- REQUIRED WORK
Present every line of the items below as a single numbered list, omitting any blank lines.

- DATASET ROWS

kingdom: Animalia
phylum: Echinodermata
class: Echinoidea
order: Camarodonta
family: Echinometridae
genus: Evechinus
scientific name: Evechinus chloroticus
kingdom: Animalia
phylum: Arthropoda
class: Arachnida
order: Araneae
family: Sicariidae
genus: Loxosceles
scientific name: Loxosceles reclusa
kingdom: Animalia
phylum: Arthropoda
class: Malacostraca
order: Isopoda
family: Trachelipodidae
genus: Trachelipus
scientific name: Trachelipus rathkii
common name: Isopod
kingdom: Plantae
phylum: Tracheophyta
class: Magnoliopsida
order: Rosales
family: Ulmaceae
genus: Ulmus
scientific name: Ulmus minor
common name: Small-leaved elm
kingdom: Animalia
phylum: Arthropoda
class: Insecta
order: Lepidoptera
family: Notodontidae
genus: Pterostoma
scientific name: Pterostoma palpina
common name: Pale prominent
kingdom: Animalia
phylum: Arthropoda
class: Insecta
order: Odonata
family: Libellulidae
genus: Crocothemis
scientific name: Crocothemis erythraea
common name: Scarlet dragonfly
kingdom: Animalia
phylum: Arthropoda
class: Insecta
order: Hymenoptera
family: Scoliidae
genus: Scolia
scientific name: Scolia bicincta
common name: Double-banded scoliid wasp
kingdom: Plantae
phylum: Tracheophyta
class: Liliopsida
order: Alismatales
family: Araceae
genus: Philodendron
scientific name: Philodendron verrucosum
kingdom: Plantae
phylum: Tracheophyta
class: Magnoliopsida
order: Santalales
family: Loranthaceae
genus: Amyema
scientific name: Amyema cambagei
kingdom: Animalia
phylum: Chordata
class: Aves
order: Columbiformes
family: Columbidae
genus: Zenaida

- OUTPUT BELOW
1. kingdom: Animalia
2. phylum: Echinodermata
3. class: Echinoidea
4. order: Camarodonta
5. family: Echinometridae
6. genus: Evechinus
7. scientific name: Evechinus chloroticus
8. kingdom: Animalia
9. phylum: Arthropoda
10. class: Arachnida
11. order: Araneae
12. family: Sicariidae
13. genus: Loxosceles
14. scientific name: Loxosceles reclusa
15. kingdom: Animalia
16. phylum: Arthropoda
17. class: Malacostraca
18. order: Isopoda
19. family: Trachelipodidae
20. genus: Trachelipus
21. scientific name: Trachelipus rathkii
22. common name: Isopod
23. kingdom: Plantae
24. phylum: Tracheophyta
25. class: Magnoliopsida
26. order: Rosales
27. family: Ulmaceae
28. genus: Ulmus
29. scientific name: Ulmus minor
30. common name: Small-leaved elm
31. kingdom: Animalia
32. phylum: Arthropoda
33. class: Insecta
34. order: Lepidoptera
35. family: Notodontidae
36. genus: Pterostoma
37. scientific name: Pterostoma palpina
38. common name: Pale prominent
39. kingdom: Animalia
40. phylum: Arthropoda
41. class: Insecta
42. order: Odonata
43. family: Libellulidae
44. genus: Crocothemis
45. scientific name: Crocothemis erythraea
46. common name: Scarlet dragonfly
47. kingdom: Animalia
48. phylum: Arthropoda
49. class: Insecta
50. order: Hymenoptera
51. family: Scoliidae
52. genus: Scolia
53. scientific name: Scolia bicincta
54. common name: Double-banded scoliid wasp
55. kingdom: Plantae
56. phylum: Tracheophyta
57. class: Liliopsida
58. order: Alismatales
59. family: Araceae
60. genus: Philodendron
61. scientific name: Philodendron verrucosum
62. kingdom: Plantae
63. phylum: Tracheophyta
64. class: Magnoliopsida
65. order: Santalales
66. family: Loranthaceae
67. genus: Amyema
68. scientific name: Amyema cambagei
69. kingdom: Animalia
70. phylum: Chordata
71. class: Aves
72. order: Columbiformes
73. family: Columbidae
74. genus: Zenaida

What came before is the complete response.